5. My main concern is that in general the manuscript looks more like computer documentation than a research article. Many of the descriptions of the use of the library should appear on the GitHib or as supplementary materiel and not in a research manuscript.
> We agree, that section “4. Key features” was saturated with too many technical details. Therefore, we moved full detailed code listings to the Supplementary material and left only parts that are necessary for demonstrating how the main capabilities of Albumentations implement the proposed design.
6. Last point, I'm not sure I understand how the time associated with the increase in data is so critical. It seems to me that this is done before learning and there is therefore no real competition with learning in terms of resources. The authors should be clearer on this point.

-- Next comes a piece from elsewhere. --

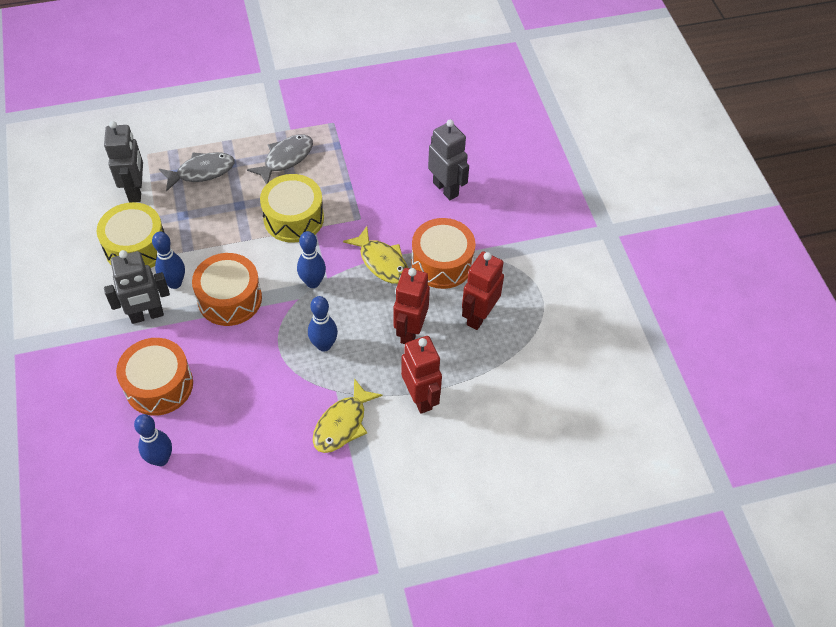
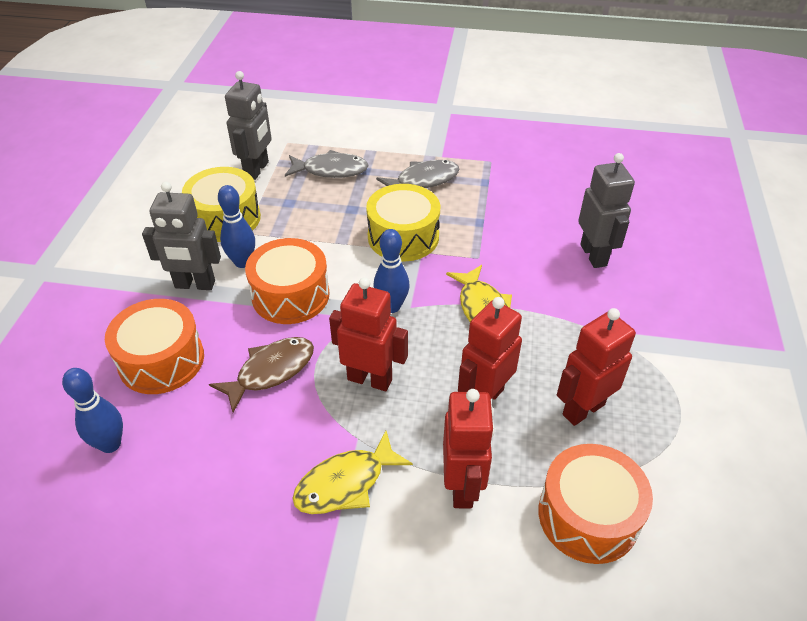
camera: 25 degrees right, 10 degrees down
blue bowling pin [308,296,338,352] -> red robot [329,277,408,391]
orange drum [411,218,476,289] -> orange drum moved to [538,444,653,564]
none -> brown fish [209,337,314,413]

> It is a common practice that image augmentations are not pre-computed, but rather performed during training on-the-fly, as implemented in all major deep learning frameworks. This allows one to overcome limitations of the storage space since the datasets are typically quite large without sacrificing the diversity of the transformed images. For example, in the use case we just added, we trained 4 models for 100 epochs each on the Inria training set of 13.3GB. If we pre-computed all augmentations, it would take 5.2TB of storage space. Moreover, on-the-fly operations also allow quickly iterate during prototyping, debugging and modifying the protocol, as there is no need to again re-compute all the stored augmented images. We updated section “2.2. Performance considerations” to clarify that.
Reviewer 3 Report
This article describes a library for image processing with some image transform operations among other things. The authors show some examples.
In some cases, the authors should describe some acronyms the first time they are mentioned in the text.
I find the paper to be interesting, the design principles are well planned and well described. In general the content of paper is well described. The contribution seems specified in the first parts and I consider it a good contribution to the journal.
I agree with the authors, the next step in the library development should be exploring the option with GPU.
Author Response
We are thankful to the reviewer for the constructive feedback. We have carefully reviewed the comments and revised the manuscript accordingly.
> In some cases, the authors should describe some acronyms the first time they are mentioned in the text.
Response: We made sure to introduce abbreviations after the first use of the full term, such as "application programming interface (API)" (lines 39-40), "graphics processing units (GPUs)" (lines 85-86), etc.
Round 2
Reviewer 2 Report
I really enjoyed reading the authors' responses and their real desire to take my comments into account.
The manuscript is much clearer on the details I was missing.
Likewise, I appreciate the ablation study experiment for the image segmentation problem that has been added. This convinces me really of the usefulness of the library for image augmentation.
Author Response
We are thankful to the reviewer for the constructive feedback that helped to improve the manuscript.